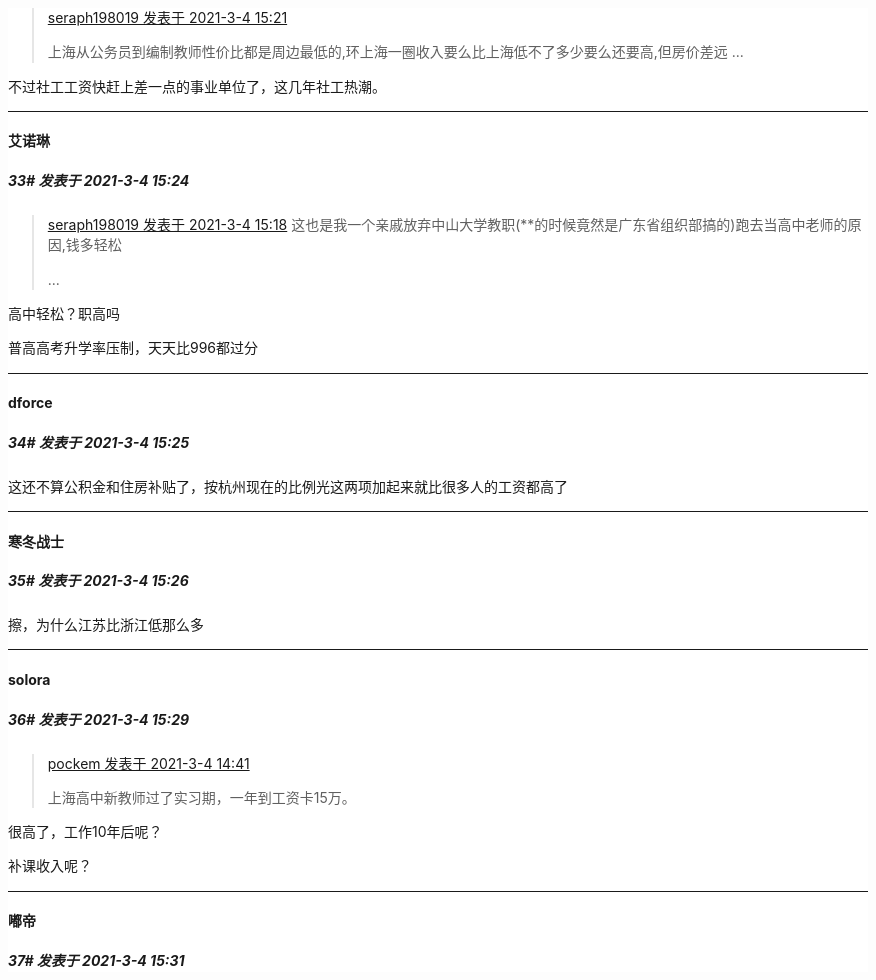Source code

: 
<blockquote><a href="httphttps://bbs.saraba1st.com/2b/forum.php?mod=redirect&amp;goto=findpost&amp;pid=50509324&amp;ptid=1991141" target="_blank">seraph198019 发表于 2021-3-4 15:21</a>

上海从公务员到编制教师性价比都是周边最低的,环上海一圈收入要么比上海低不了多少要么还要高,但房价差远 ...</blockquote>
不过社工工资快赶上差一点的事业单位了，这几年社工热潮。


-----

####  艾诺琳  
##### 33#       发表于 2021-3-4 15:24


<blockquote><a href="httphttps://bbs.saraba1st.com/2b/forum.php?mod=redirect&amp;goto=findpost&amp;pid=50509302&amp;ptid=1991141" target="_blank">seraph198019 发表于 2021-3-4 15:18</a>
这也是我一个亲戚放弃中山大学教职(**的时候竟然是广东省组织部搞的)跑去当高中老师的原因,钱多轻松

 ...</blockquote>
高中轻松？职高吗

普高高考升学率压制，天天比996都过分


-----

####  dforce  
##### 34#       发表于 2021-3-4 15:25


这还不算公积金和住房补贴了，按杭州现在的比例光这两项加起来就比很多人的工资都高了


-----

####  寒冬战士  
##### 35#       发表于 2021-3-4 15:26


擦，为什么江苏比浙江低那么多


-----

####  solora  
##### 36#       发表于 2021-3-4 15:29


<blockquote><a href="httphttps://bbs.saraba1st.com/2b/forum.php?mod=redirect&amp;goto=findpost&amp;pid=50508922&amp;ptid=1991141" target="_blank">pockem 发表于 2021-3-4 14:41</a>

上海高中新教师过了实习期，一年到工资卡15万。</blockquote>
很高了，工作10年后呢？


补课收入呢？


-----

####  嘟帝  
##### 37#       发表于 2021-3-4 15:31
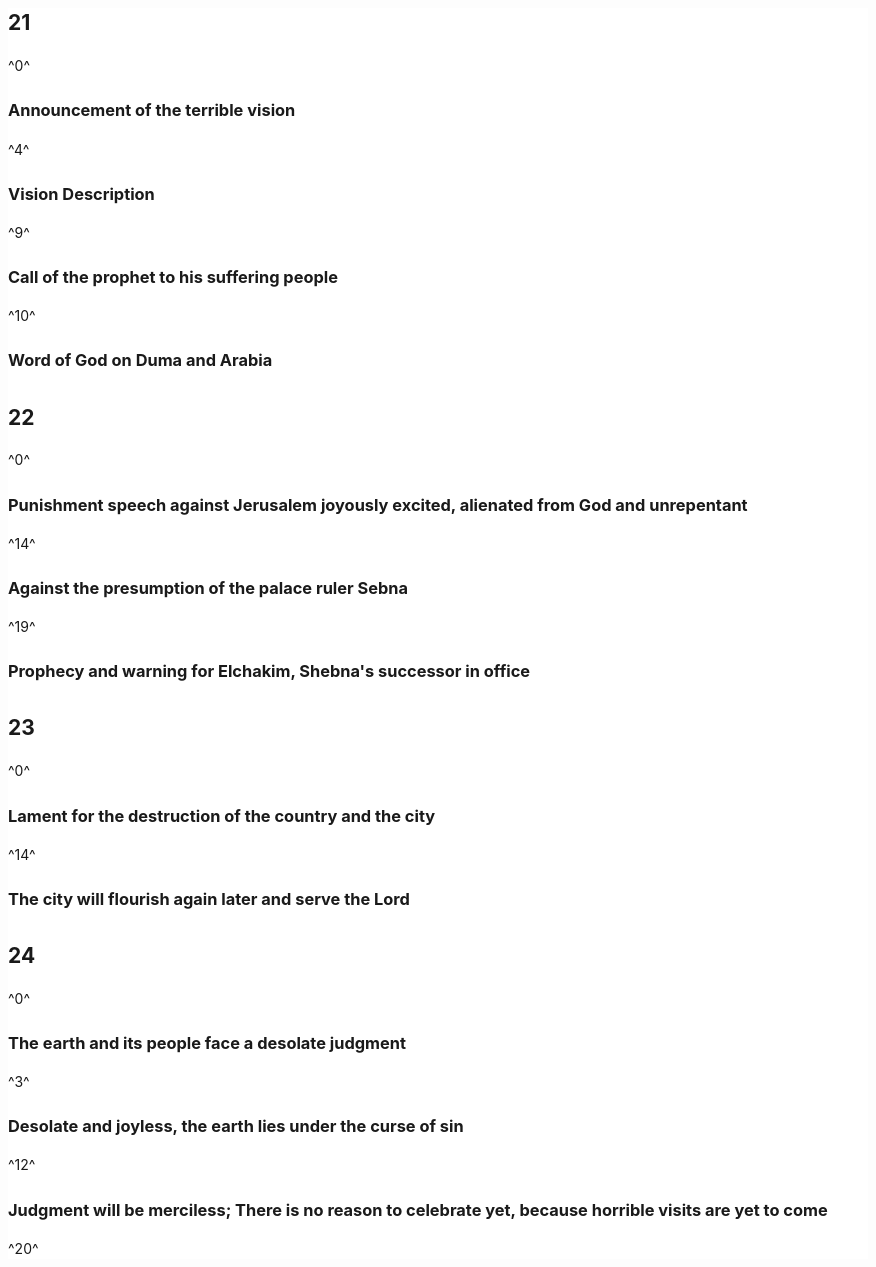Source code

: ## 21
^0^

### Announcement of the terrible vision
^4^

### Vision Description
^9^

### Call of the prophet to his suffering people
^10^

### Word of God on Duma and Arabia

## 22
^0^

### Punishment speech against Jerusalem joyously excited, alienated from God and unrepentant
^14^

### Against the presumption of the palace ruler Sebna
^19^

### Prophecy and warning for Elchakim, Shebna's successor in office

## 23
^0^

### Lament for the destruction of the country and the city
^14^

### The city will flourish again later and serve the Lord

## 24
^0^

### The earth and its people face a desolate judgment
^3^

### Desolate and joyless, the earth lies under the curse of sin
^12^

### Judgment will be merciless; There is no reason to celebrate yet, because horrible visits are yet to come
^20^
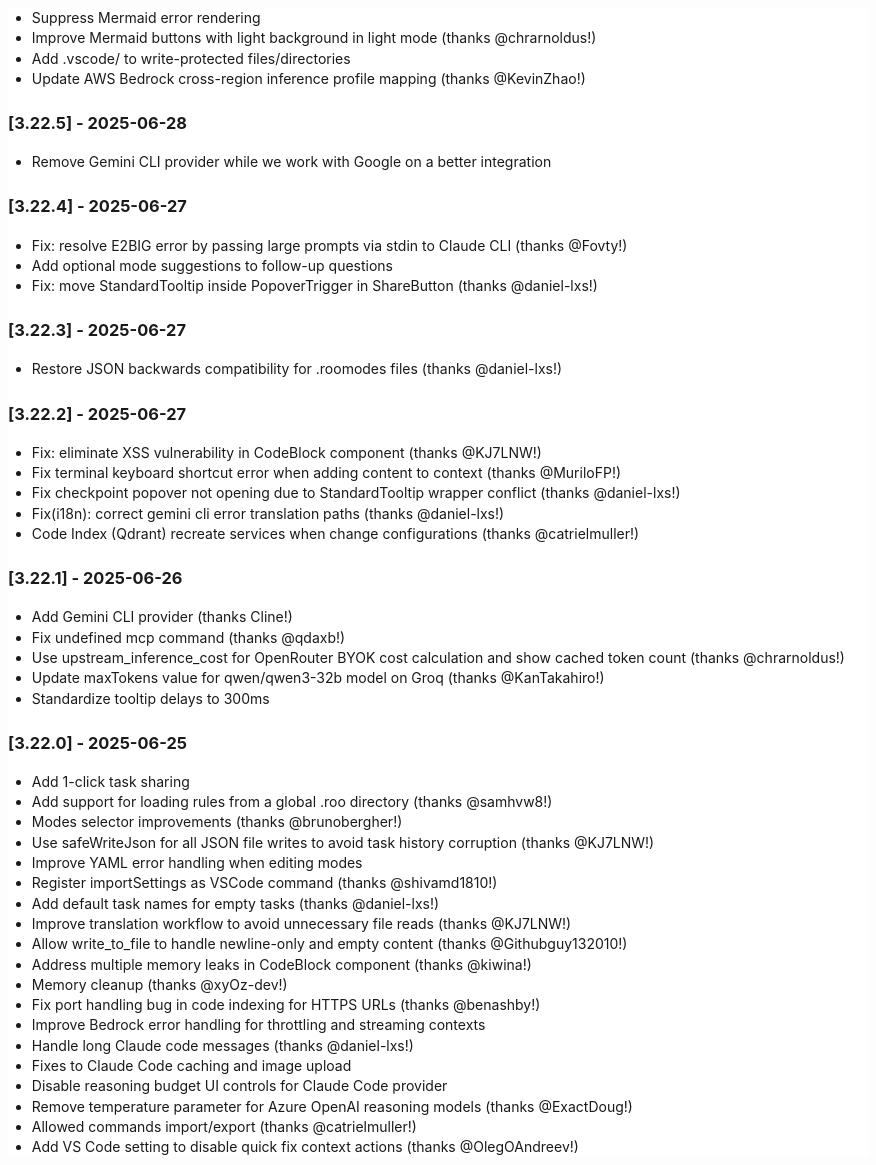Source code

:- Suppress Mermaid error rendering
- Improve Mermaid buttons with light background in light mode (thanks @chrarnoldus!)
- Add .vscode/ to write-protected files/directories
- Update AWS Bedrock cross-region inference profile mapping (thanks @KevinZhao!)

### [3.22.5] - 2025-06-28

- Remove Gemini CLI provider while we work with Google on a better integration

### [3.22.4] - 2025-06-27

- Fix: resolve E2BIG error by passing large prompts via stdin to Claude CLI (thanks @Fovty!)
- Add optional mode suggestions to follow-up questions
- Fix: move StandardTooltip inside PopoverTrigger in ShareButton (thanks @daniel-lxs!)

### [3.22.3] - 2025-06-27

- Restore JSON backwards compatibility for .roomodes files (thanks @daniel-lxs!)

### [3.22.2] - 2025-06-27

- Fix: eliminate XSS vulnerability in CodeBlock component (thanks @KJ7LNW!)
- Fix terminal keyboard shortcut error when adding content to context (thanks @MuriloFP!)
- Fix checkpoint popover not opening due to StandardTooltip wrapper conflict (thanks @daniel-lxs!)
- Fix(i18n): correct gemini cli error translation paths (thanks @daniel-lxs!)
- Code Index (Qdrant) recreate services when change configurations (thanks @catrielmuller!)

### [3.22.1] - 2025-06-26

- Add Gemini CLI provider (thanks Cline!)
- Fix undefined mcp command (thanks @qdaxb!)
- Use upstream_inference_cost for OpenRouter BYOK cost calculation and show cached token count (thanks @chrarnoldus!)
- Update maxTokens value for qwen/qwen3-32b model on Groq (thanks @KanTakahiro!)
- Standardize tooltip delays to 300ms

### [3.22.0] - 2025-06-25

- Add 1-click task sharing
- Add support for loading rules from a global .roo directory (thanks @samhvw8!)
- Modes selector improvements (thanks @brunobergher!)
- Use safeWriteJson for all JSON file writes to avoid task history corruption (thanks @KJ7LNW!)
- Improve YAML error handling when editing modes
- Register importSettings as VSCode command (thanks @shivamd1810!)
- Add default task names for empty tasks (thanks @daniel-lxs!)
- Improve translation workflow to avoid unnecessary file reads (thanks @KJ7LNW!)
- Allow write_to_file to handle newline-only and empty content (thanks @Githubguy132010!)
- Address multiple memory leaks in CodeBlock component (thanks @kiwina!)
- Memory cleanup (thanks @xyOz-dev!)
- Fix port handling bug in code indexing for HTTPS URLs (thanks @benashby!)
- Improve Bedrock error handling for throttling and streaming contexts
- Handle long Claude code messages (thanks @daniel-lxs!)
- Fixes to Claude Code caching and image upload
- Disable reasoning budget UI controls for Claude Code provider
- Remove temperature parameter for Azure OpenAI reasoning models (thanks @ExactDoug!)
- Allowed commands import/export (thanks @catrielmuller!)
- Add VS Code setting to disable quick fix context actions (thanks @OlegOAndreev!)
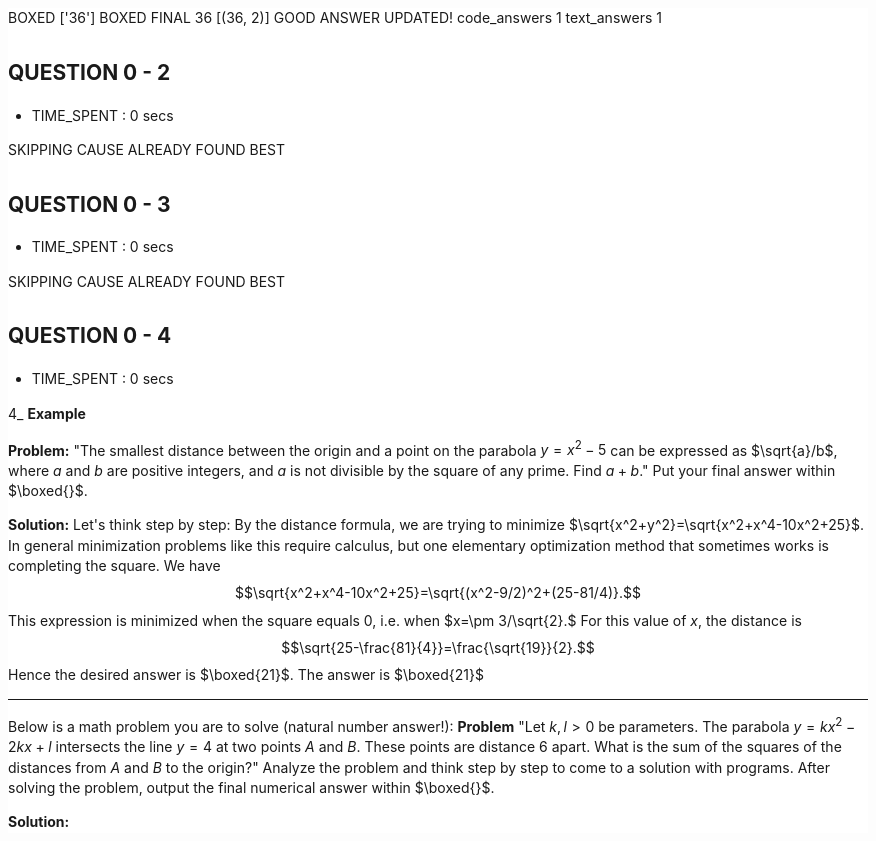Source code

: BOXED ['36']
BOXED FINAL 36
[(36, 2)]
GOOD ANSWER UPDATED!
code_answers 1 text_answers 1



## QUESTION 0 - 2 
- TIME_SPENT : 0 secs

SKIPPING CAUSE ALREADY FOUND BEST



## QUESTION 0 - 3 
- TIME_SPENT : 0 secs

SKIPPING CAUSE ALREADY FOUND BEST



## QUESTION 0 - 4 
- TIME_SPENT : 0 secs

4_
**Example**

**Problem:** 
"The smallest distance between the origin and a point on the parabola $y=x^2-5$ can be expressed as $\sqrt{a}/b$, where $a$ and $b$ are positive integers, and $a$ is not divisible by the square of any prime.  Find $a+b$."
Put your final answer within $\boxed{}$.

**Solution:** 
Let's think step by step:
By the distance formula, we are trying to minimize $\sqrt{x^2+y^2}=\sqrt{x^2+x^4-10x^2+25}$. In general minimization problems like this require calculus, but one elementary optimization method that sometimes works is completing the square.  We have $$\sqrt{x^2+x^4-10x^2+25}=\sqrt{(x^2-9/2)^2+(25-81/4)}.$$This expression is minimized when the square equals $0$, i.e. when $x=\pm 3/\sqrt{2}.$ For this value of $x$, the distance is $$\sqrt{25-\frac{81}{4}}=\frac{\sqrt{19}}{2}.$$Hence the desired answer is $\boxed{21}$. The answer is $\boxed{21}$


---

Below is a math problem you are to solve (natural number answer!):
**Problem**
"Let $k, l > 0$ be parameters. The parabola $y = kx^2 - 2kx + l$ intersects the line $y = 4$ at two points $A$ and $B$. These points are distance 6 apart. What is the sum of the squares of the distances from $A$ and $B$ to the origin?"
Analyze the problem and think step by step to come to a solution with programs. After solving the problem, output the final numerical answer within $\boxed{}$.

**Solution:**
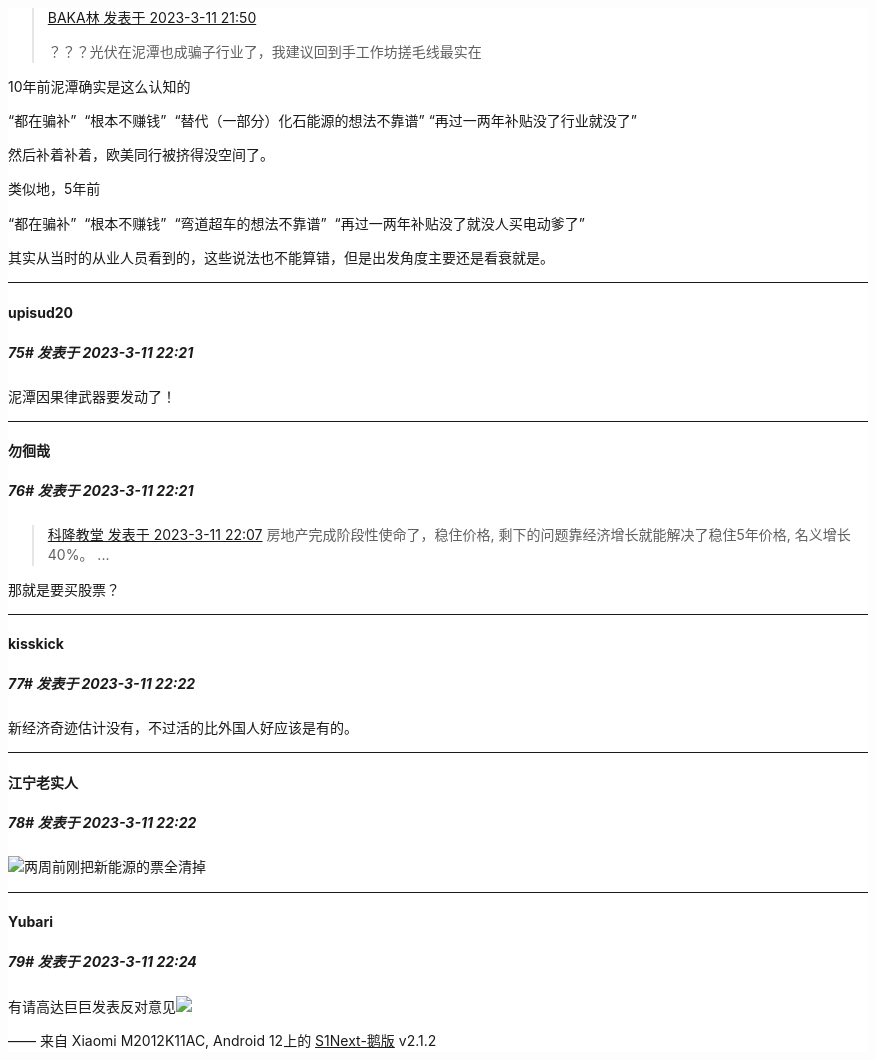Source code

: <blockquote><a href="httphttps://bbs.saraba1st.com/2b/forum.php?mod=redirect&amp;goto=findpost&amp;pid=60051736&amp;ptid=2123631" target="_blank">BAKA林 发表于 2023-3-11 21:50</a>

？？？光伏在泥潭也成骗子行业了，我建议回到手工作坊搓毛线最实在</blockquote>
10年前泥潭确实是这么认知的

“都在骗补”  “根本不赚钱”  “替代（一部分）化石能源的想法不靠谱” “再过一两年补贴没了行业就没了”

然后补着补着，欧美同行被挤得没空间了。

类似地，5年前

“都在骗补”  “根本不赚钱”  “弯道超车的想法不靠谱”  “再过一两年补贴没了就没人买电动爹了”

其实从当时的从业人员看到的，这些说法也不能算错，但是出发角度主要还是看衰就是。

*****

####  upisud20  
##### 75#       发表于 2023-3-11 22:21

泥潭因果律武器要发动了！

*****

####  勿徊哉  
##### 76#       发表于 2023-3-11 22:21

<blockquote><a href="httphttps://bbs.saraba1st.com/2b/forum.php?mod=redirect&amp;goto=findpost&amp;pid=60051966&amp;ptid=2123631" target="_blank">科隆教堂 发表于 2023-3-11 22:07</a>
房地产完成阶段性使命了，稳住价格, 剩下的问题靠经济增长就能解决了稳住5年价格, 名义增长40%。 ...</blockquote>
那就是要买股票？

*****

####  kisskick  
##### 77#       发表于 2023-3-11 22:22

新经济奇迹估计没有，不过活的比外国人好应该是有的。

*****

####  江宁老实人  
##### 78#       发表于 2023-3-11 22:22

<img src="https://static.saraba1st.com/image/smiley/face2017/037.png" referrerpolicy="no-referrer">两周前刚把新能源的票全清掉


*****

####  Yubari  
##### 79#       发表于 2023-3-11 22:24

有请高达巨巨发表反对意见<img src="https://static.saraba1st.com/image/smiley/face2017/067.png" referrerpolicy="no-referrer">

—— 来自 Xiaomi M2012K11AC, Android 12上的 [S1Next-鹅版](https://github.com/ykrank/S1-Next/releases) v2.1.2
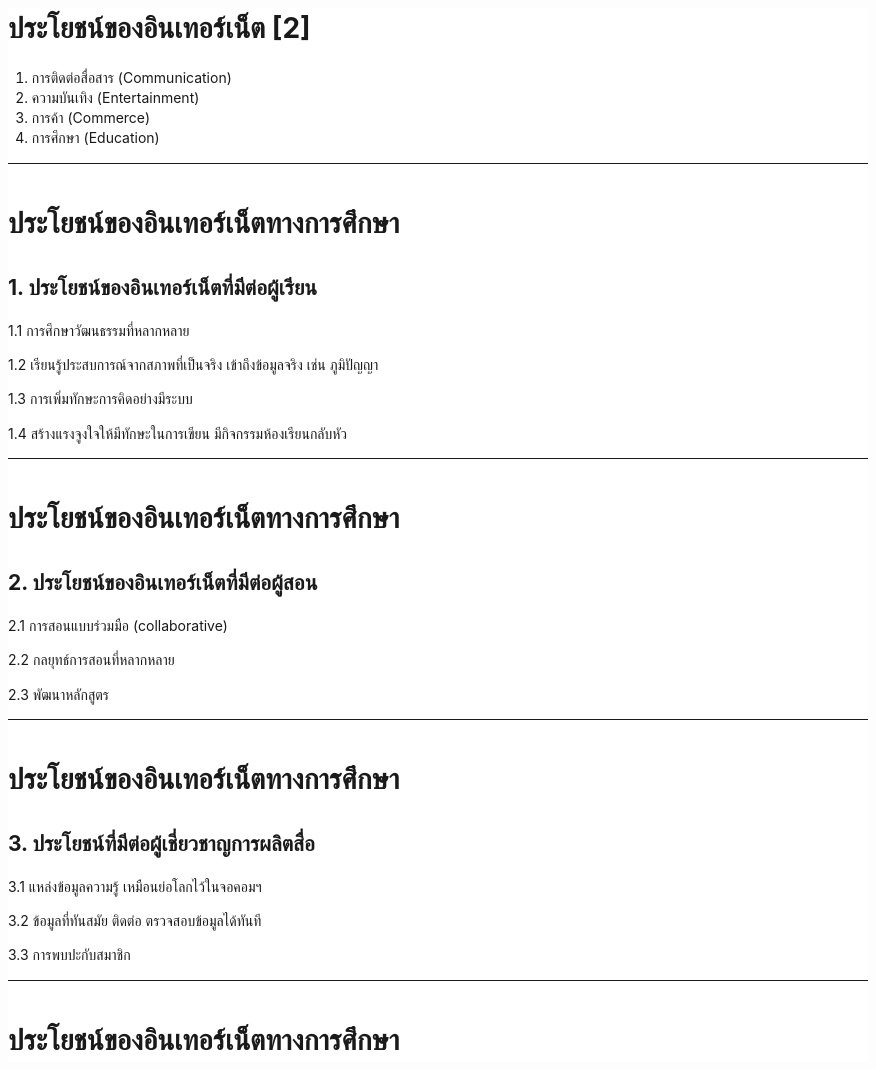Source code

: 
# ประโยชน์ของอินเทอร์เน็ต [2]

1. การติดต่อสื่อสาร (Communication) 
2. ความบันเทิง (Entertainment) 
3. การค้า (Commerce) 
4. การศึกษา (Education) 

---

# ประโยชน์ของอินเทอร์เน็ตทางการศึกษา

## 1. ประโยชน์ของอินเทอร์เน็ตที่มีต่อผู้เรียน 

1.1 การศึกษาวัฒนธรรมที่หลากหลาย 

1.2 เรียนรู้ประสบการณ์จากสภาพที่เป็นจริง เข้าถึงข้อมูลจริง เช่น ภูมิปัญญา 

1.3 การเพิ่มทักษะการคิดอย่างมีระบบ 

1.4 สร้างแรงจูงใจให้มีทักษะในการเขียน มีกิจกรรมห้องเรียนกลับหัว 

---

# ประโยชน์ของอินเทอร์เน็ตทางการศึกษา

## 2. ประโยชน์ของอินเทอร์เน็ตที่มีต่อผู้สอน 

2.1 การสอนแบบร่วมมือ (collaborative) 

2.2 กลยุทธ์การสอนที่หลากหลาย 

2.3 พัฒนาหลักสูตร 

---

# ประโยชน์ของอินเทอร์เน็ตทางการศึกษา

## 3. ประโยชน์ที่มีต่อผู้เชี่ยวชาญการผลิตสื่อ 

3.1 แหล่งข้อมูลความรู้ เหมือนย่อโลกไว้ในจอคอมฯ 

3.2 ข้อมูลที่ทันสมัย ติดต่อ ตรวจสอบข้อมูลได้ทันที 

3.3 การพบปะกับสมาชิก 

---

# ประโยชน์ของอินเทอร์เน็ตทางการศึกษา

════════

INSTRUCTIONS TO FOLLOW> Reproduce only the lines of the records from the start up to and including the line that holds "- Update AWS"; do not carry over any picture.

FINISHED TASK>
Source code

: 
<blockquote><a href="httphttps://bbs.saraba1st.com/2b/forum.php?mod=redirect&amp;goto=findpost&amp;pid=50509324&amp;ptid=1991141" target="_blank">seraph198019 发表于 2021-3-4 15:21</a>

上海从公务员到编制教师性价比都是周边最低的,环上海一圈收入要么比上海低不了多少要么还要高,但房价差远 ...</blockquote>
不过社工工资快赶上差一点的事业单位了，这几年社工热潮。


-----

####  艾诺琳  
##### 33#       发表于 2021-3-4 15:24


<blockquote><a href="httphttps://bbs.saraba1st.com/2b/forum.php?mod=redirect&amp;goto=findpost&amp;pid=50509302&amp;ptid=1991141" target="_blank">seraph198019 发表于 2021-3-4 15:18</a>
这也是我一个亲戚放弃中山大学教职(**的时候竟然是广东省组织部搞的)跑去当高中老师的原因,钱多轻松

 ...</blockquote>
高中轻松？职高吗

普高高考升学率压制，天天比996都过分


-----

####  dforce  
##### 34#       发表于 2021-3-4 15:25


这还不算公积金和住房补贴了，按杭州现在的比例光这两项加起来就比很多人的工资都高了


-----

####  寒冬战士  
##### 35#       发表于 2021-3-4 15:26


擦，为什么江苏比浙江低那么多


-----

####  solora  
##### 36#       发表于 2021-3-4 15:29


<blockquote><a href="httphttps://bbs.saraba1st.com/2b/forum.php?mod=redirect&amp;goto=findpost&amp;pid=50508922&amp;ptid=1991141" target="_blank">pockem 发表于 2021-3-4 14:41</a>

上海高中新教师过了实习期，一年到工资卡15万。</blockquote>
很高了，工作10年后呢？


补课收入呢？


-----

####  嘟帝  
##### 37#       发表于 2021-3-4 15:31
Source code

: ## 21
^0^

### Announcement of the terrible vision
^4^

### Vision Description
^9^

### Call of the prophet to his suffering people
^10^

### Word of God on Duma and Arabia

## 22
^0^

### Punishment speech against Jerusalem joyously excited, alienated from God and unrepentant
^14^

### Against the presumption of the palace ruler Sebna
^19^

### Prophecy and warning for Elchakim, Shebna's successor in office

## 23
^0^

### Lament for the destruction of the country and the city
^14^

### The city will flourish again later and serve the Lord

## 24
^0^

### The earth and its people face a desolate judgment
^3^

### Desolate and joyless, the earth lies under the curse of sin
^12^

### Judgment will be merciless; There is no reason to celebrate yet, because horrible visits are yet to come
^20^
Source code

:- Suppress Mermaid error rendering
- Improve Mermaid buttons with light background in light mode (thanks @chrarnoldus!)
- Add .vscode/ to write-protected files/directories
- Update AWS Bedrock cross-region inference profile mapping (thanks @KevinZhao!)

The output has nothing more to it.